>>>>
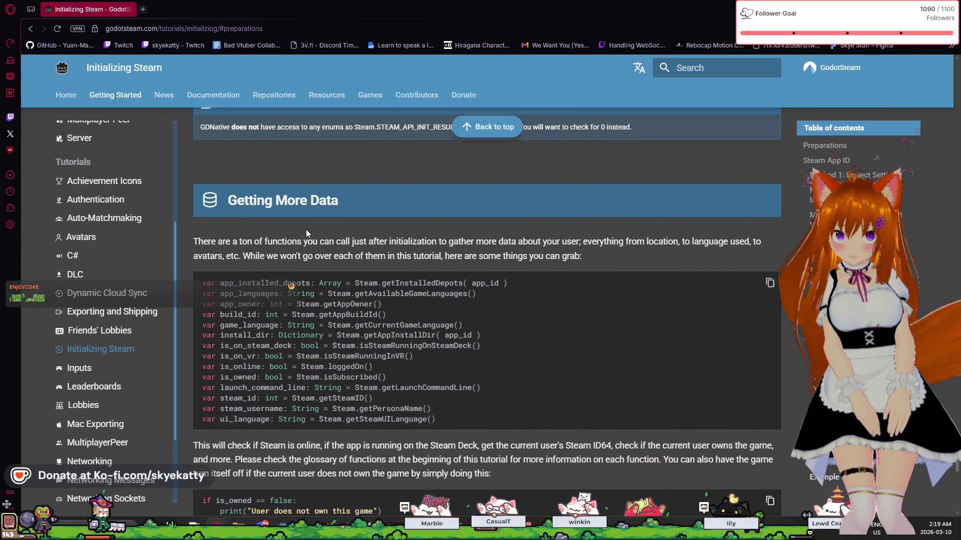
pyautogui.scroll(4, 297, 218)
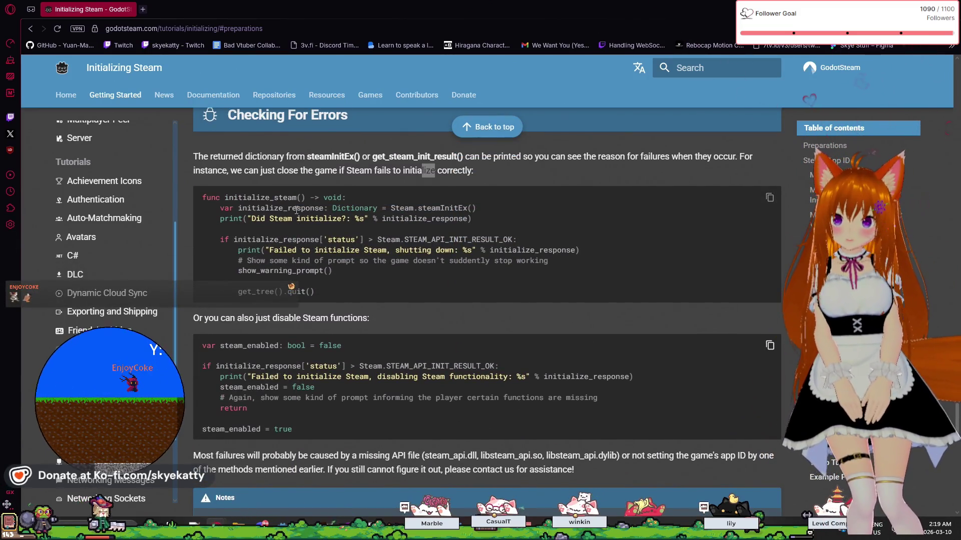
pyautogui.scroll(2, 297, 214)
pyautogui.scroll(-2, 297, 212)
pyautogui.scroll(-1, 296, 210)
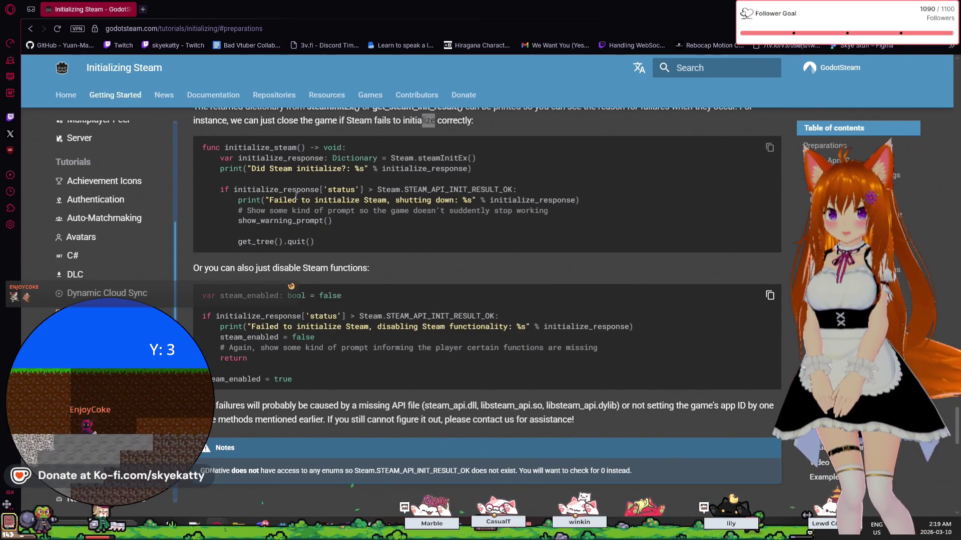
pyautogui.scroll(1, 296, 195)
<<<<
:: Exercise aim ::
Copy out, exactly and without pictures, each line from the one containing "pyautogui.scroll(2, 297, 214)" through the final line of the entries, both ends included.

:: Answer space ::
pyautogui.scroll(2, 297, 214)
pyautogui.scroll(-2, 297, 212)
pyautogui.scroll(-1, 296, 210)
pyautogui.scroll(1, 296, 195)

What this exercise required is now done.